Work to complete. Can you restate the lines of the entries below, word for word, from the first one through the line that includes "Rendered at 2001 by 1125 pixels."?
== Segment start ==
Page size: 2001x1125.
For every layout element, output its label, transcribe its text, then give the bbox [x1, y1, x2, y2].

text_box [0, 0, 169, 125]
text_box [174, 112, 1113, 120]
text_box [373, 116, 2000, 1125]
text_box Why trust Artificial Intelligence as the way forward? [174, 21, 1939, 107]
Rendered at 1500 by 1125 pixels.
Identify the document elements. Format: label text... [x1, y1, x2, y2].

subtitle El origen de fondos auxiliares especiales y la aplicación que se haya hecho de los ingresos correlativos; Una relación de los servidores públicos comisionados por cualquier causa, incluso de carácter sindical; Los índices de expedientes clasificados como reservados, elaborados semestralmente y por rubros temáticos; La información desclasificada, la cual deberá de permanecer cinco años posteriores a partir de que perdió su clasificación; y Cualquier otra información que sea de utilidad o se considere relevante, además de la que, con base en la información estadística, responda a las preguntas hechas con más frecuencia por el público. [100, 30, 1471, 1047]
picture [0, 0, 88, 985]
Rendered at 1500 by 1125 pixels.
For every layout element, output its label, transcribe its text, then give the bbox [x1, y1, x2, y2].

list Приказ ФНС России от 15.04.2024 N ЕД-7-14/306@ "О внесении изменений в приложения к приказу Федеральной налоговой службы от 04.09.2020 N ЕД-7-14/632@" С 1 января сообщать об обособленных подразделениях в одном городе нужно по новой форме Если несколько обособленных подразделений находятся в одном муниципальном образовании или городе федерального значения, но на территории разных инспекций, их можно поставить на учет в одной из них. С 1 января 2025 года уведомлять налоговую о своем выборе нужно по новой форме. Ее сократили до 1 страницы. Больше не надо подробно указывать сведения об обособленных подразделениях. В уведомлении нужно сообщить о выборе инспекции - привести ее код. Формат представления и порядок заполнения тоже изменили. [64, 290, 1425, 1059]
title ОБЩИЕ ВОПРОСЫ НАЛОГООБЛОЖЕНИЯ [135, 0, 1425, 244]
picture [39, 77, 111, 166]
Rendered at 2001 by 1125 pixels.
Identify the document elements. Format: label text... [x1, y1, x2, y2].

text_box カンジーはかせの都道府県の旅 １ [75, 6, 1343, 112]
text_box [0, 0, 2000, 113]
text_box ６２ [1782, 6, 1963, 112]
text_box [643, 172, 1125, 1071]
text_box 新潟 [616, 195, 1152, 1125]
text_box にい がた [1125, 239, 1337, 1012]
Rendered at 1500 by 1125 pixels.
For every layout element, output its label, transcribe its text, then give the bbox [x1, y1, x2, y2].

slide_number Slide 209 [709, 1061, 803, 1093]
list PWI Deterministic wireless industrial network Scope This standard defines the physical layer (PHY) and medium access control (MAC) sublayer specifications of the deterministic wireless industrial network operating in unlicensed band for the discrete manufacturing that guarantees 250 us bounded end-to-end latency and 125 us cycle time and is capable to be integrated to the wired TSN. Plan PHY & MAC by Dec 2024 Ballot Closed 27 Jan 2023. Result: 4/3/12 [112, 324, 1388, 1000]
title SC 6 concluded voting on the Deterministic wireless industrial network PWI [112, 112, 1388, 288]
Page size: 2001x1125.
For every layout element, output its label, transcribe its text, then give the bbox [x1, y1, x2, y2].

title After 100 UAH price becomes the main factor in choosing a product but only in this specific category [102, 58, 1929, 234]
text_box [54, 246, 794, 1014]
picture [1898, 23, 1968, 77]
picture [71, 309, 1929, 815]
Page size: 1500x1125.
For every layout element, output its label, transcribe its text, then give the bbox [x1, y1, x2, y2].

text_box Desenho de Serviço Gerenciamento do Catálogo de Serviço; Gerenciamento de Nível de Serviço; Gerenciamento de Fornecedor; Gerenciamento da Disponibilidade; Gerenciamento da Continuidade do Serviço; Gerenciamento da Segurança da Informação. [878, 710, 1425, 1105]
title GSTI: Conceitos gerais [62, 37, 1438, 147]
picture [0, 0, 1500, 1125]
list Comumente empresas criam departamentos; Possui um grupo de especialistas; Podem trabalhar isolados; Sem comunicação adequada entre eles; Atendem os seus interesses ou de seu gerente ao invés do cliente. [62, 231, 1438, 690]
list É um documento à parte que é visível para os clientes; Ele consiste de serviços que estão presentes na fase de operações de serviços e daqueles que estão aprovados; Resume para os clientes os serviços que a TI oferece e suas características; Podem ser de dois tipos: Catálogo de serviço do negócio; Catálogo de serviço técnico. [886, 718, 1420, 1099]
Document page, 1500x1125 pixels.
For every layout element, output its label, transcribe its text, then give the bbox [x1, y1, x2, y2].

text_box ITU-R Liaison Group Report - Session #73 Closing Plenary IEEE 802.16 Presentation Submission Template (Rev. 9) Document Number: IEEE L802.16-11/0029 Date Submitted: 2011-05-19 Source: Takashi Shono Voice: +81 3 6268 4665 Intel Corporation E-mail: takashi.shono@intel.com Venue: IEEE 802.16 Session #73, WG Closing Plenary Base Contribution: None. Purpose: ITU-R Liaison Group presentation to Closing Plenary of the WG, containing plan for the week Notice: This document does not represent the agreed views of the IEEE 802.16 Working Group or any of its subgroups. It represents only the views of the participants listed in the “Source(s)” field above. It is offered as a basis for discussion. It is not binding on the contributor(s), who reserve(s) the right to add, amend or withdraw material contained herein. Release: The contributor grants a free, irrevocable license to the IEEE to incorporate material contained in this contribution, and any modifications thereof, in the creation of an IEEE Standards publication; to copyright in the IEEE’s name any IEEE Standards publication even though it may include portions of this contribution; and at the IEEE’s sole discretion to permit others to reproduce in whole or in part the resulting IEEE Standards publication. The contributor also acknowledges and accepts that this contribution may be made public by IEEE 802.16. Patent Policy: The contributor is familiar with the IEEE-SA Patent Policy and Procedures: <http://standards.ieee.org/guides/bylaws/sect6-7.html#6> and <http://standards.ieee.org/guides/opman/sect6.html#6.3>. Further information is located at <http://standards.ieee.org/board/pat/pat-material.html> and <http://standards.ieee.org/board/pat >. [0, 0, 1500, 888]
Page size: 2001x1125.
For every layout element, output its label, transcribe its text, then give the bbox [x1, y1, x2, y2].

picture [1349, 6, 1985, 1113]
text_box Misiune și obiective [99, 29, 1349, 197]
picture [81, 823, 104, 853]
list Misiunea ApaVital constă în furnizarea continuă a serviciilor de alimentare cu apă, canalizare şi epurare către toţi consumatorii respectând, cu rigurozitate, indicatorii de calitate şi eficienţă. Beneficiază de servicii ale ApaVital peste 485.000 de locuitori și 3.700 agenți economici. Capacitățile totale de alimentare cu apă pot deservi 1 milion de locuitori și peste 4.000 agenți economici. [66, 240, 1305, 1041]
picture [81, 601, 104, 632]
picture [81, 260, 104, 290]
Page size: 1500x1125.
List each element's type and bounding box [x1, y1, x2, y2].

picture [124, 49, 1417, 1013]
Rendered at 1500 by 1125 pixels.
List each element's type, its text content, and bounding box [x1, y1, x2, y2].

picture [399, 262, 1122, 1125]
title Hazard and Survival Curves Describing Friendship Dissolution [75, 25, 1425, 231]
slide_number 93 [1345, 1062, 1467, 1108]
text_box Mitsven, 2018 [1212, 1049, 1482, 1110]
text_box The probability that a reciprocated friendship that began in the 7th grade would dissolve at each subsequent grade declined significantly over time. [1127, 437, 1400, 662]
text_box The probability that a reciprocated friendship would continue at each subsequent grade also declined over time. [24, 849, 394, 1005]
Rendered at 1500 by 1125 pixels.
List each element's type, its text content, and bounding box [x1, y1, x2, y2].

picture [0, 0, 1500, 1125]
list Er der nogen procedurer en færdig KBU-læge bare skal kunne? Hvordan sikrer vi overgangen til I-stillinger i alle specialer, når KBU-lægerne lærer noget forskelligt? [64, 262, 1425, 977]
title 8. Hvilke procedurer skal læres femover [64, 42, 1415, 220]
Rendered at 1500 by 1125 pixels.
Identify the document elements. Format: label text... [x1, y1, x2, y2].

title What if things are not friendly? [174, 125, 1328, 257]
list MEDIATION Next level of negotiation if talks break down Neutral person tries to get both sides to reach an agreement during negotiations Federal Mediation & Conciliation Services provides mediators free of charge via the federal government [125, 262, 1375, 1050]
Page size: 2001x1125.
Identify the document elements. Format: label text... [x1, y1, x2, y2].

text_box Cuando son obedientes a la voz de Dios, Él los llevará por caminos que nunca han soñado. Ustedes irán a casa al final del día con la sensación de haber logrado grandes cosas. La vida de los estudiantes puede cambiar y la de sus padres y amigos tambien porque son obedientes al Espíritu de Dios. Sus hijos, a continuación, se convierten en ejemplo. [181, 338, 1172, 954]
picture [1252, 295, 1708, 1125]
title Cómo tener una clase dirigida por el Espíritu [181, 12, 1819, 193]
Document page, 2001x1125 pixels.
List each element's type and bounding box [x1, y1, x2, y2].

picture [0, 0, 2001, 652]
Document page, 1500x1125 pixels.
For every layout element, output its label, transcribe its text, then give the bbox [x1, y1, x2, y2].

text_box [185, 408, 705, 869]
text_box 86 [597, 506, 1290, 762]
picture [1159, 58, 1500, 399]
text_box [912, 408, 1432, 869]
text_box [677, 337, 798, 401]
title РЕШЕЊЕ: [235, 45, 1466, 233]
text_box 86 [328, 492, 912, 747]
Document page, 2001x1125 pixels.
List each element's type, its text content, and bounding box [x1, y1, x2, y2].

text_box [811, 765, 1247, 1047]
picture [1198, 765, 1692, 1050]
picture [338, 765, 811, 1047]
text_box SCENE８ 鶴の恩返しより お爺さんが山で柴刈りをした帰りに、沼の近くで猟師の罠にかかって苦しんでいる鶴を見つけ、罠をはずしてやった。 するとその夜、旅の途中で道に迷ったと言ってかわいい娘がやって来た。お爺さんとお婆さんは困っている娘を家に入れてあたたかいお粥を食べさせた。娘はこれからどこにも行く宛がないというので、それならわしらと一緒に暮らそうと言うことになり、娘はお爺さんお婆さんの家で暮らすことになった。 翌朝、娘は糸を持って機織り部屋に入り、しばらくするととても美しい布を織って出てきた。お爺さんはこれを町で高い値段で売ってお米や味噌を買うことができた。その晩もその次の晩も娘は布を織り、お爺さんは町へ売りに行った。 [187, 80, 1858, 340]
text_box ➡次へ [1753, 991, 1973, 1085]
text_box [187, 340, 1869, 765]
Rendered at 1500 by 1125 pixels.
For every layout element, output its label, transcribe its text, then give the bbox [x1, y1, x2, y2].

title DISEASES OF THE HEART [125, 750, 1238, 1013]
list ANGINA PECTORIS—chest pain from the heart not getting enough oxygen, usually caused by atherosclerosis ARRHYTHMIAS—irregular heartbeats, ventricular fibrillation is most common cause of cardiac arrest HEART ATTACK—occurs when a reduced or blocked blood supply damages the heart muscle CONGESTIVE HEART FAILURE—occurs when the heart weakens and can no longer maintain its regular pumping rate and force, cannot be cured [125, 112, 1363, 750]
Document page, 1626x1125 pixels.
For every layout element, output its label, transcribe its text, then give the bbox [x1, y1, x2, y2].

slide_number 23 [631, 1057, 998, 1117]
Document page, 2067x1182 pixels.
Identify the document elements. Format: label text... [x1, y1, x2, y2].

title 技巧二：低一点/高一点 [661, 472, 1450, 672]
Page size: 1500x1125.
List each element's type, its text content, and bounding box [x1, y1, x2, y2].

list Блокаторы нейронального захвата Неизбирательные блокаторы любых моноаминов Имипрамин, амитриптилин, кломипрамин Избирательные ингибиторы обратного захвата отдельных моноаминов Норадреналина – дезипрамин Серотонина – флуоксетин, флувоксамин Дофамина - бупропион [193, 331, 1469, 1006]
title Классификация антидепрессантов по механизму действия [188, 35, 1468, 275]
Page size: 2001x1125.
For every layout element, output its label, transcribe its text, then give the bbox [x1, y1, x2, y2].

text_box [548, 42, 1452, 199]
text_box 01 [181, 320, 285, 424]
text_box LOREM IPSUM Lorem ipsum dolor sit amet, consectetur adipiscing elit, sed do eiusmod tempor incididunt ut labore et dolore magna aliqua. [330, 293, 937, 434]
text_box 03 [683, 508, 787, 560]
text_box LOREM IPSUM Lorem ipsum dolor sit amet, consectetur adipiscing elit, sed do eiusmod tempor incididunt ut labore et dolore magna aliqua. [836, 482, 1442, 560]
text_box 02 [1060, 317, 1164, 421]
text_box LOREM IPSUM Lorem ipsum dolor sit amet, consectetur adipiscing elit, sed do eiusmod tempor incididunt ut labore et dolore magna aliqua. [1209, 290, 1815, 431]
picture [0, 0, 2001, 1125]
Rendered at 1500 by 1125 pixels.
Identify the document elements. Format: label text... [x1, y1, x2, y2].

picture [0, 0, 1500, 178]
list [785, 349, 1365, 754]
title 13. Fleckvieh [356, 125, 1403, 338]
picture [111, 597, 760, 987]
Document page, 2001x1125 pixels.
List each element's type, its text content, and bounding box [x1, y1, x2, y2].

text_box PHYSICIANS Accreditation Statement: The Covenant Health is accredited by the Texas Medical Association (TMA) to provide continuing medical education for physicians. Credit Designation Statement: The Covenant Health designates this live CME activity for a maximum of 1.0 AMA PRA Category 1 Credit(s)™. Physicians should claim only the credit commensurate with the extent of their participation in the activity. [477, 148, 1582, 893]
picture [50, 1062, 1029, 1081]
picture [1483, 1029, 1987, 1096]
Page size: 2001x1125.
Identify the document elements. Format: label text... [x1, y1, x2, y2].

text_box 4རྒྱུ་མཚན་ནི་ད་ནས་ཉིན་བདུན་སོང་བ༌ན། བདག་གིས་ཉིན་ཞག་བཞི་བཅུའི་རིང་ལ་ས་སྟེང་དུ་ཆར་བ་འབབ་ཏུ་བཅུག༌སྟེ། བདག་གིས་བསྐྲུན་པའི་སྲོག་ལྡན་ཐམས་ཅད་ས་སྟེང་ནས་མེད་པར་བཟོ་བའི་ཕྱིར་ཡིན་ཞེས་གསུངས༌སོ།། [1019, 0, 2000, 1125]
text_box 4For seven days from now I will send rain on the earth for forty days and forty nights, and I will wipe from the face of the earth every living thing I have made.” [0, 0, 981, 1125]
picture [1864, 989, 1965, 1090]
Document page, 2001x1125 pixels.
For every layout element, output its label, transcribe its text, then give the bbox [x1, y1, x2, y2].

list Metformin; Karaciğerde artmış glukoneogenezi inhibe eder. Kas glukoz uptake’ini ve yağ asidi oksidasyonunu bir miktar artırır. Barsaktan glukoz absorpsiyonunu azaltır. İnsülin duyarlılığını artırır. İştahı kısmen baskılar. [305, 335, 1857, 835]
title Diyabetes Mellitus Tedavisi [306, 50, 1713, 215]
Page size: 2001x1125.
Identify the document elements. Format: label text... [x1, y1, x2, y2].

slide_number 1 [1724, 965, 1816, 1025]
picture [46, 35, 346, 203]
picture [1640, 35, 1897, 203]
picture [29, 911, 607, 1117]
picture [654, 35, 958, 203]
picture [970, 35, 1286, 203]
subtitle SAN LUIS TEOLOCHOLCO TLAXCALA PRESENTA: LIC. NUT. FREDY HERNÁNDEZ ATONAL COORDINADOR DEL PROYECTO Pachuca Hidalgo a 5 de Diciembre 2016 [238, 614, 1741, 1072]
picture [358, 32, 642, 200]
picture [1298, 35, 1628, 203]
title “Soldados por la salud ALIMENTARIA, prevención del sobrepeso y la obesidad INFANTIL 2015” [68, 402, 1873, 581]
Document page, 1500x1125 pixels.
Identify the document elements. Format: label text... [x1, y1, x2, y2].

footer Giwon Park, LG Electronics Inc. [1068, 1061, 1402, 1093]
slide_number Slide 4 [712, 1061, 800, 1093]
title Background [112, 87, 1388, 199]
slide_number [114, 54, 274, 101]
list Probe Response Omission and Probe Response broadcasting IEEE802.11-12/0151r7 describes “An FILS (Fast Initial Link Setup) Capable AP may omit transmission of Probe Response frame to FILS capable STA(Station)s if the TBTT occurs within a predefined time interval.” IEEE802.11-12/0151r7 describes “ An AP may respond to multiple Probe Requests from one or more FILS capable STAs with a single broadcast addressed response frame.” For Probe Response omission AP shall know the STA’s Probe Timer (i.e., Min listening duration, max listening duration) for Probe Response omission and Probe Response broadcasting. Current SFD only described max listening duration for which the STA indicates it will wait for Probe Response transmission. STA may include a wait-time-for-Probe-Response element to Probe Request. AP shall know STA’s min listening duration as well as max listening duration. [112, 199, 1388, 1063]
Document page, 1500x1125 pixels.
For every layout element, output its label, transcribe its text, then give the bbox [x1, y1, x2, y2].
== Segment end ==
Written response.
Page size: 2001x1125.
For every layout element, output its label, transcribe its text, then give the bbox [x1, y1, x2, y2].

text_box [0, 0, 169, 125]
text_box [174, 112, 1113, 120]
text_box [373, 116, 2000, 1125]
text_box Why trust Artificial Intelligence as the way forward? [174, 21, 1939, 107]
Rendered at 1500 by 1125 pixels.
Identify the document elements. Format: label text... [x1, y1, x2, y2].

subtitle El origen de fondos auxiliares especiales y la aplicación que se haya hecho de los ingresos correlativos; Una relación de los servidores públicos comisionados por cualquier causa, incluso de carácter sindical; Los índices de expedientes clasificados como reservados, elaborados semestralmente y por rubros temáticos; La información desclasificada, la cual deberá de permanecer cinco años posteriores a partir de que perdió su clasificación; y Cualquier otra información que sea de utilidad o se considere relevante, además de la que, con base en la información estadística, responda a las preguntas hechas con más frecuencia por el público. [100, 30, 1471, 1047]
picture [0, 0, 88, 985]
Rendered at 1500 by 1125 pixels.
For every layout element, output its label, transcribe its text, then give the bbox [x1, y1, x2, y2].

list Приказ ФНС России от 15.04.2024 N ЕД-7-14/306@ "О внесении изменений в приложения к приказу Федеральной налоговой службы от 04.09.2020 N ЕД-7-14/632@" С 1 января сообщать об обособленных подразделениях в одном городе нужно по новой форме Если несколько обособленных подразделений находятся в одном муниципальном образовании или городе федерального значения, но на территории разных инспекций, их можно поставить на учет в одной из них. С 1 января 2025 года уведомлять налоговую о своем выборе нужно по новой форме. Ее сократили до 1 страницы. Больше не надо подробно указывать сведения об обособленных подразделениях. В уведомлении нужно сообщить о выборе инспекции - привести ее код. Формат представления и порядок заполнения тоже изменили. [64, 290, 1425, 1059]
title ОБЩИЕ ВОПРОСЫ НАЛОГООБЛОЖЕНИЯ [135, 0, 1425, 244]
picture [39, 77, 111, 166]
Rendered at 2001 by 1125 pixels.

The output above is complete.